L'OL condamne les agressions dénoncées par une élue de Rillieux-la-Pape et son conjoint après le match contre Le Havre, qu'ils jugent racistes.
L'Olympique lyonnais a condamné lundi soir les agressions dont disent avoir été victimes samedi après le match contre Le Havre une élue de l'agglomération lyonnaise et son conjoint, qui dénoncent leur caratère raciste.
"Des agressions à l'extérieur du stade, après le match OL-Le Havre, ont été portées à la connaissance du club. L'Olympique lyonnais condamne fermement toute forme de violence et apporte son soutien aux victimes", a indiqué le club de football dans un communiqué, affirmant avoir ouvert "une enquête interne pour établir l'ensemble des faits".
L'OL ne donne aucune précision supplémentaire sur les circonstances, mais ce communiqué a été diffusé après le récit fait sur Facebook par une élue d'opposition sur la liste de gauche à Rillieux-la-Pape (Rhône), Meriem Bouchedda.

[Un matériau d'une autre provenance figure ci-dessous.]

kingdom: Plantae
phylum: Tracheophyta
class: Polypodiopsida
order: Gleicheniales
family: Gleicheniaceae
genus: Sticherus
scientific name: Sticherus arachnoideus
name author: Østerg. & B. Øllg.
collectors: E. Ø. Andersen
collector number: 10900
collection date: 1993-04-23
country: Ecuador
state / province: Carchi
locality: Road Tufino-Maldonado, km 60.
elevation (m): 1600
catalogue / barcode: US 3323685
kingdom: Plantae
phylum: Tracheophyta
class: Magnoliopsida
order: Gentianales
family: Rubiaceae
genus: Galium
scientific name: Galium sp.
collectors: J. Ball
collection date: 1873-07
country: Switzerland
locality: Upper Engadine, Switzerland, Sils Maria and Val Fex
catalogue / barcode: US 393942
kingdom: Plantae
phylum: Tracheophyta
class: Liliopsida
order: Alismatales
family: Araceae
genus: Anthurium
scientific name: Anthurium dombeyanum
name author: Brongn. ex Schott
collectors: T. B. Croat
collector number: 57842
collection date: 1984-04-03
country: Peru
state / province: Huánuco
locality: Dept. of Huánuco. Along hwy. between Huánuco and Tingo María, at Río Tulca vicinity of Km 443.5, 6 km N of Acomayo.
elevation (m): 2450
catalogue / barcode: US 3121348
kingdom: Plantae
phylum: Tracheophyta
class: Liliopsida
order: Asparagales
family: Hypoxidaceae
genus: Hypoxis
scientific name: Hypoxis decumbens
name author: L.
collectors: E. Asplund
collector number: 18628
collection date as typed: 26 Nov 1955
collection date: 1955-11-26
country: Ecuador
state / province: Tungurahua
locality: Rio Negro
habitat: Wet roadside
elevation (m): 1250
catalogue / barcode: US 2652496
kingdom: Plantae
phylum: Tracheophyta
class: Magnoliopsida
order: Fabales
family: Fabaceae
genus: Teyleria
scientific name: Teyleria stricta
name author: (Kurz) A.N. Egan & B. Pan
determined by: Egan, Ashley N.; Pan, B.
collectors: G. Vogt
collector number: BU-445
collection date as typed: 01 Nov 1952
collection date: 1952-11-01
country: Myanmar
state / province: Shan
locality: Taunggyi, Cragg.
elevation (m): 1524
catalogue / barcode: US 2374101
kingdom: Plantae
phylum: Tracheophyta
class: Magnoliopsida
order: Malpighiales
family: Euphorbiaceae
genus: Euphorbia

Celle-ci affirme avoir été avec son conjoint "victimes d'une violente agression à caractère raciste" aux abords du stade, de la part d'un "groupe de supporters" qui les auraient "insultés à plusieurs reprises". "Aucun policier ou agent de sécurité n'était présent" au moment des faits, affirme-t-elle encore, et son conjoint "s'est vu prescrire 15 jours d'ITT". Elle affirme avoir elle-même "été violemment frappée" et avoir déposé plainte. La préfecture du Rhône explique que "les faits sont intervenus à l’extérieur du stade et après la levée du dispositif de sécurité".
"Le club fera preuve d'une tolérance zéro envers les violences, le racisme, le sexisme et l'ensemble des discriminations", a ajouté l'OL, qui "se constituera également partie civile aux côtés des victimes". Contacté par l'AFP, le parquet n'était pas immédiatement disponible.